Handbuch zum Überleben am Arbeitsplatz, Teil B

Mittwoch 12-02-20

Letzte Woche haben wir Ihnen Tipps gegeben, wie Sie sich mental und emotional auf das Ende des Mutterschaftsurlaubs vorbereiten können, einschließlich der Organisation Ihres Zuhauses und der Planung für den Wiedereinstieg in den Beruf. Hier ist Teil B des Handbuchs zum Überleben.

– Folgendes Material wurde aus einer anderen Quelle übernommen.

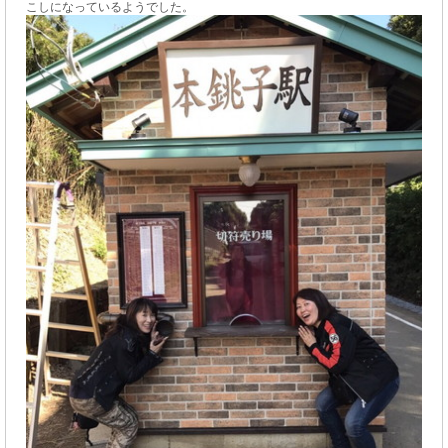
こしになっているようでした。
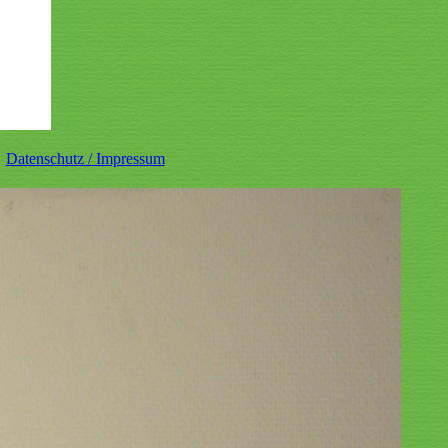
Datenschutz / Impressum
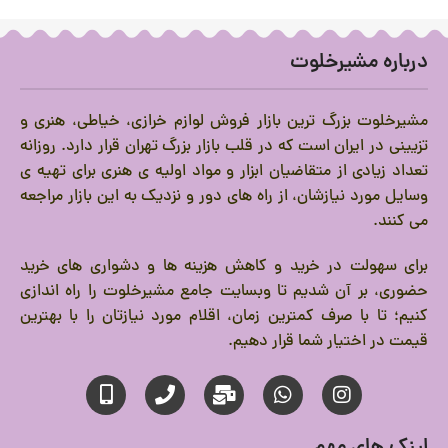
درباره مشیرخلوت
مشیرخلوت بزرگ ترین بازار فروش لوازم خرازی، خیاطی، هنری و
تزیینی در ایران است که در قلب بازار بزرگ تهران قرار دارد.
روزانه
تعداد زیادی از متقاضیان ابزار و مواد اولیه ی هنری برای تهیه ی
وسایل مورد نیازشان، از راه های دور و نزدیک به این بازار مراجعه
می کنند.
برای سهولت در خرید و کاهش هزینه ها و دشواری های خرید
حضوری، بر آن شدیم تا وبسایت جامع مشیرخلوت را راه اندازی
کنیم؛ تا با صرف کمترین زمان، اقلام مورد نیازتان را با بهترین
قیمت در اختیار شما قرار دهیم.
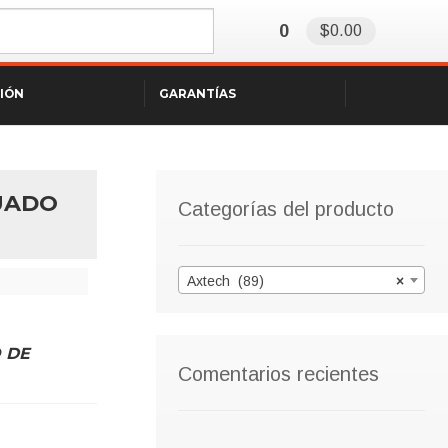
0
$0.00
SIÓN
GARANTÍAS
UADO
Categorías del producto
Axtech (89)
×
O DE
Comentarios recientes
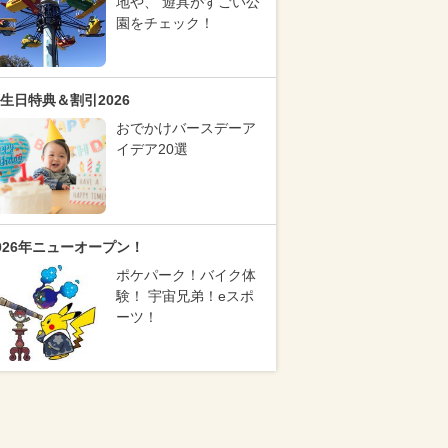
地や、 遊具がすごい公
園をチェック！
生日特典＆割引2026
おでかけバースデーア
イデア20選
026年ニューオープン！
ポケパーク！バイク体
験！ 宇宙兄弟！eスポ
ーツ！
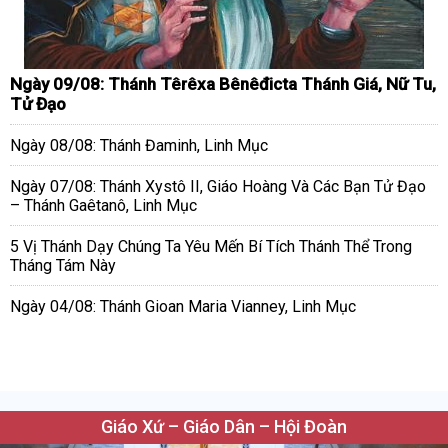
Ngày 09/08: Thánh Têrêxa Bênêđicta Thánh Giá, Nữ Tu,
Tử Đạo
Ngày 08/08: Thánh Đaminh, Linh Mục
Ngày 07/08: Thánh Xystô II, Giáo Hoàng Và Các Bạn Tử Đạo
– Thánh Gaêtanô, Linh Mục
5 Vị Thánh Dạy Chúng Ta Yêu Mến Bí Tích Thánh Thể Trong
Tháng Tám Này
Ngày 04/08: Thánh Gioan Maria Vianney, Linh Mục
Giáo Xứ – Giáo Dân – Hội Đoàn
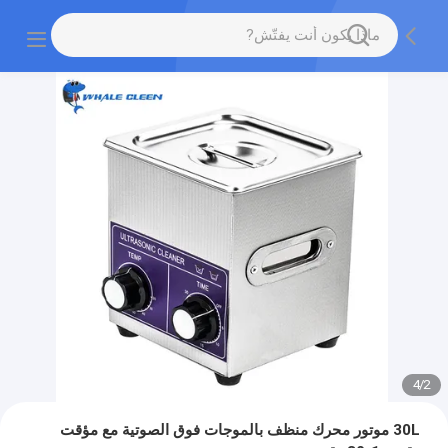
4
/
2
30L موتور محرك منظف بالموجات فوق الصوتية مع مؤقت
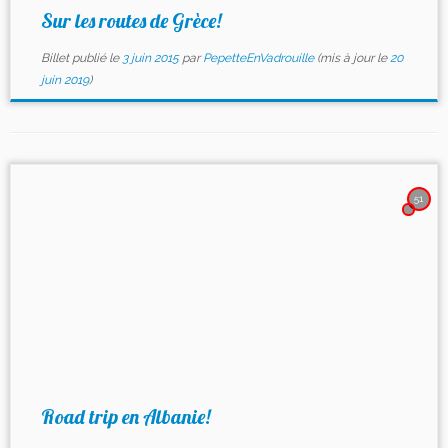
Sur les routes de Grèce!
Billet publié le
3 juin 2015
par
PepetteEnVadrouille
(mis à jour le
20
juin 2019
)
51
Road trip en Albanie!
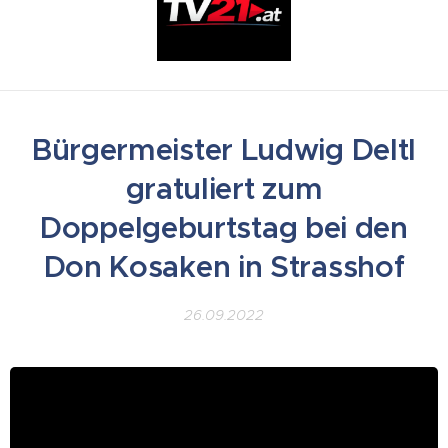
Bürgermeister Ludwig Deltl
gratuliert zum
Doppelgeburtstag bei den
Don Kosaken in Strasshof
26.09.2022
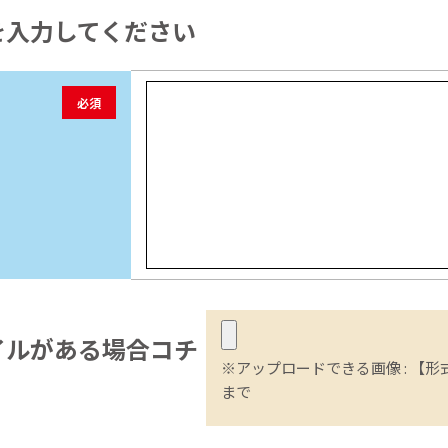
を入力してください
必須
イル
がある場合コチ
※アップロードできる画像 : 【形式】
まで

Heute schon den Zeitplan von morgen kennen

Selbst der zuverlässigste Babysitter der Welt wird manchmal krank, und Ihr Baby kann Sie immer wieder überraschen. Man weiß nie, was der morgige Tag bringen wird. Deshalb sollten Sie, bevor Sie am Ende des Tages die Arbeit verlassen, den Büroplan für den nächsten Tag aufschreiben. Wenn Sie plötzlich beim Arzt sind und ein schreiendes Baby beruhigen müssen, wissen Sie, welche Termine Sie für den nächsten Tag absagen müssen oder wen Sie an Ihrer Stelle schicken können. Wenn Sie Ihren Terminkalender dabei haben, wissen Sie, wann etwas unmöglich verschoben werden kann und Sie eine alternative Kinderbetreuung finden müssen oder Ihrem Partner sagen müssen, dass er mit dem Baby zu Hause bleiben muss.

Schlafen, schlafen, und… schlafen

Die erste Woche nach der Rückkehr an den Arbeitsplatz wird anstrengend sein, egal wie gut Sie vorbereitet sind. Gehen Sie so früh wie möglich ins Bett, setzen Sie Ohrstöpsel ein und schlafen Sie einfach. Beauftragen Sie Ihren Partner, auf die Schreie des Babys zu hören, lassen Sie ihn das Baby zum Füttern zu Ihnen bringen und sorgen Sie dafür, dass er das Baby wieder zum Schlafen bringt.

Strenge Prioritäten setzen

Berufstätige Mütter sind unglaublich produktive Menschen, weil sie es sein müssen. Kennen Sie die Geschichte von den Steinen im Glas? Um ein Glas mit möglichst vielen Steinen zu füllen, muss man zuerst die größten, dann die mittleren und schließlich die kleinsten Steine hineinlegen. Schreiben Sie Ihre wesentlichen täglichen Aufgaben bei der Arbeit auf; diese Aufgaben, die Sie unbedingt jeden Tag erledigen müssen, sind Ihre größten Felsen. Wenn Sie also einen dringenden Anruf von der Kindertagesstätte erhalten, dass Sie Ihr krankes Baby abholen sollen, ist Ihr größtes Problem bereits gelöst.

Leichtigkeit bei großen Entscheidungen

Sie können nicht wissen, wie Sie sich fühlen werden, wenn Sie wieder zur Arbeit gehen. In der ersten Woche sollten Sie keine großen Entscheidungen treffen. Dies ist eine sehr emotionale Zeit für Sie, und Sie gewöhnen sich noch an die Rückkehr an den Arbeitsplatz. Anstatt voreilige Entscheidungen über die Vereinbarkeit von Beruf und Familie zu treffen, sollten Sie ein paar Wochen lang genau auf Ihre Gefühle hören, damit Sie sie richtig analysieren und die für Sie richtigen Entscheidungen treffen können. Wenn Sie immer noch das Bedürfnis haben, mehr Zeit mit Ihrem Baby zu verbringen, prüfen Sie, ob es eine Möglichkeit gibt, Ihre Arbeitszeiten zu reduzieren.

Verwöhnen Sie sich selbst

Gönnen Sie sich eine Stunde pro Woche, um etwas zu tun, das Ihnen gut tut: Tanzen, Yoga, malen oder irgendetwas anderes, das Ihren Kopf frei macht und Sie daran erinnert, dass Sie mehr sind als eine Mutter und mehr als eine Angestellte. Sie sind auch eine unabhängige Frau, die sich selbst liebt.